Tuning for More Sophisticated Health Checks

You can include optional parameters to the health_check directive for HTTP to define the frequency and content of the probing request. By including the match parameter and match directive, you can define multiple conditions that the servers in the upstream group must meet for the health check to succeed. Match blocks can test against the response status code, arbitrary headers, and the first 256 KB of body data.

server {
    listen 80;
    location / {
        proxy_pass http://backend;

        health_check mandatory interval=2s fails=1 passes=5 uri=/test.php match=statusok;

        # The health check inherits other proxy settings    
        proxy_set_header Host www.foo.com;
    }
}

match statusok {
    # Used for /test.php health check
    status 200;
    header Content-Type = text/html;
    body ~ "Server[0-9]+ is alive";
}

upstream backend {
    zone backend 64k;

    server web-server1;
    server web-server2;
}

Note: Take care when including runtime configuration variables in location blocks for which health checks are enabled. Such variables are generally set based on data in client requests, and they might not be set when a health‑check request is sent. If necessary, you can define a location block specifically for health checks, mark it as internal and define the request parameters unambiguously there.

The TCP upstream module supports sophisticated send/expect‑style health checks.

Use Case – Automating Maintenance

One common use case for health checks is automating the removal of servers from an upstream group.
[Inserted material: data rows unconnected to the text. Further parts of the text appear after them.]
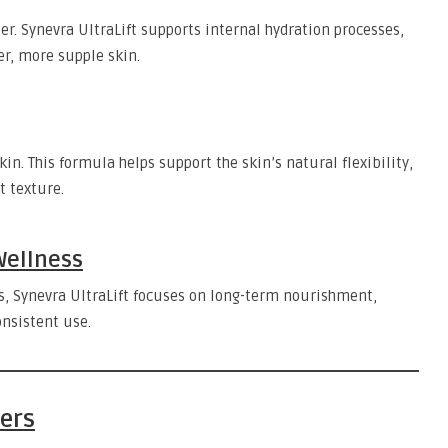
r. Synevra UltraLift supports internal hydration processes,
r, more supple skin.
skin. This formula helps support the skin’s natural flexibility,
t texture.
Wellness
ts, Synevra UltraLift focuses on long-term nourishment,
onsistent use.
ters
For example, if you routinely need to remove servers for maintenance (say for software upgrades), configure a health check that tests for the presence of a particular file in the documentation root directory (docroot), for example /alive.txt. When you delete the file before shutting down the server, NGINX Plus marks the server as down. Any existing connections are maintained until they complete, but NGINX Plus does not send new connections to the down server.

NGINX Plus will continue to probe the server. Once the maintenance is complete, you can “touch” (re‑create) the missing file and the health check will succeed. NGINX Plus will then gradually reintroduce the server into the load‑balanced cluster using slow‑start.

For more details, see the reference documentation for upstream health checks.

In Detail – Server Slow‑Start

Server slow‑start is an important measure when a failed server has recovered and is reintroduced into an upstream group as well as when a new server is added if health_check mandatory is configured. NGINX Plus slowly ramps up the load to the server over the defined period, allowing applications to “warm up” (populate caches, run just‑in‑time compilations, establish database connections, and so on). This prevents a from being overwhelmed by a sudden spike of connections, which might time out and cause the server to fail.

To configure slow‑start, include the slow_start parameter to the server directive in the upstream context.

upstream backend {
    zone backend 64k;

    server web-server1 slow_start=30s;
    server web-server2 slow_start=15s;
}

NGINX Plus applies slow‑start no matter the reason the server was marked as failed (that is, both when live transactions failed and when a health check failed).